Wednesday, February 9, 2011

Dwarves and Elves

This is something that's been fascinating me for a while. I wonder if anyone would like to discuss the relationship between Dwarves and Elves. The animosity and vague class snobbery present is a little fascinating, particularly on the part of the Elves. I mean, a race that's supposed to be wise and immortal and ever-sage or whatever should have grown out of such prejudices by now. Yet they haven't. Now, I already know the reasons behind their initial distrust, but I wonder what Tolkien meant to do with that point. It probably ties into the sociopolitical issues that we discussed in the Council of Elrond exercise last class, but I would be interested in hearing what everyone else thought

5 comments:

Elwing said...

I think the main point Tolkien was trying to make with the division between draves and elves is that racial stereotypes are simply stupid. Each race mistrusts the other when they should be allies in the force against evil. Legolas and Gimli become really good friends, and this just serves to show that prejudices and old fueds are ridiculous.

Aredhel said...

I agree with Elwing. But I also think that Tolkien uses the relationship between the two people groups to make a point about the Elves. As Elendil said the Elves are "wise and immortal and ever-sage" so that makes them perfect right? Wrong. It would be so easy to have the Elves be these perfect beings: all-knowing, gracious, and powerful. But their ongoing feud with the dwarves just goes to show that they are "simply human" (as the saying goes...they're not really human obviously!). I think Tolkien may be trying to say that every people group on Middle Earth has its downfalls and weaknesses. The Elves are proud and the Dwarves are stubborn. But like Elwing said, through the friendship between Legolas and Gimli, the old feud heals somewhat.

Diamond Took said...

I've always been puzzled about the relationship between the two. On the one hand it makes perfect sense the the two races aren't the best of friends. They have vastly different cultures. However, I agree that the leaders of the Elves we come across (in The Lord of the Rings at least) seem much too wise in all other aspects to maintain this feud. I get the feeling that it is maintained by "lesser" Elves, such as the Wood Elves in Mirkwood. Elrond, for example, may not be perfect but it would be very odd if he held this prejudice given his characterization in the books.

Miriel said...

There is a bit of a hierarchical way that Tolkien presents the different races in LOTR... I mean, it isn't that obvious but it is there.

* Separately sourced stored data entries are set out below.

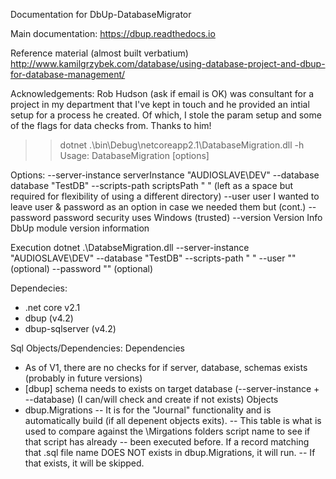 ﻿Documentation for DbUp-DatabaseMigrator

Main documentation:
https://dbup.readthedocs.io

Reference material (almost built verbatium)
http://www.kamilgrzybek.com/database/using-database-project-and-dbup-for-database-management/

Acknowledgements:
Rob Hudson (ask if email is OK) was consultant for a project in my department 
that I've kept in touch  and he provided an intial setup for a process he created. Of which,
I stole the param setup and some of the flags for data checks from. Thanks to him!

>> dotnet .\bin\Debug\netcoreapp2.1\DatabaseMigration.dll -h
Usage:
  DatabaseMigration [options]

Options:
  --server-instance <server-instance>    serverInstance		"AUDIOSLAVE\DEV"
  --database <database>                  database			"TestDB"
  --scripts-path <scripts-path>          scriptsPath		" " (left as a space but required for flexibility of using a different directory)
  --user <user>                          user				I wanted to leave user & password as an option in case we needed them but (cont.)
  --password <password>                  password			security uses Windows (trusted)
  --version                              Version Info		DbUp module version information

Execution
dotnet .\DatabseMigration.dll 
--server-instance "AUDIOSLAVE\DEV"
--database "TestDB"
--scripts-path " " 
--user "" (optional)
--password "" (optional)

Dependecies:
- .net core v2.1
- dbup (v4.2)
- dbup-sqlserver (v4.2)

Sql Objects/Dependencies:
Dependencies
- As of V1, there are no checks for if server, database, schemas exists (probably in future versions)
- [dbup] schema needs to exists on target database (--server-instance + --database) (I can/will check and create if not exists)
Objects
- dbup.Migrations -- It is for the "Journal" functionality and is automatically build (if all depenent objects exits).
-- This table is what is used to compare against the \Mirgations folders script name to see if that script has already
-- been executed before. If a record matching that .sql file name DOES NOT exists in dbup.Migrations, it will run.
-- If that exists, it will be skipped.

And it is cool that Gandalf, (wizards, it seems are the highest order... perhaps it talks about this class structure in the Simerilion?) really opens up to the hobbits, starting in the Hobbit, who are viewed at a lower level than wizards. This is probably taken from the Medieval times, when the caste system was the whole structure of the society.

Idril said...

I completely agree with Aredhel's description of Elves as "proud" and Dwarves as "stubborn." It couldn't be any more accurate! In LOTR, Tolkien's consistent use of the "clashing cultures" theme emphasizes that not all conflicts are simply the good versus the evil. This is another Tolkien tool that adds incredible depth and reality to his completely fictional world. Throughout the saga, the disunity and eventual rebirth of friendship between the Elves and Dwarves highlights the power bleak times and circumstances have on bringing cultures together.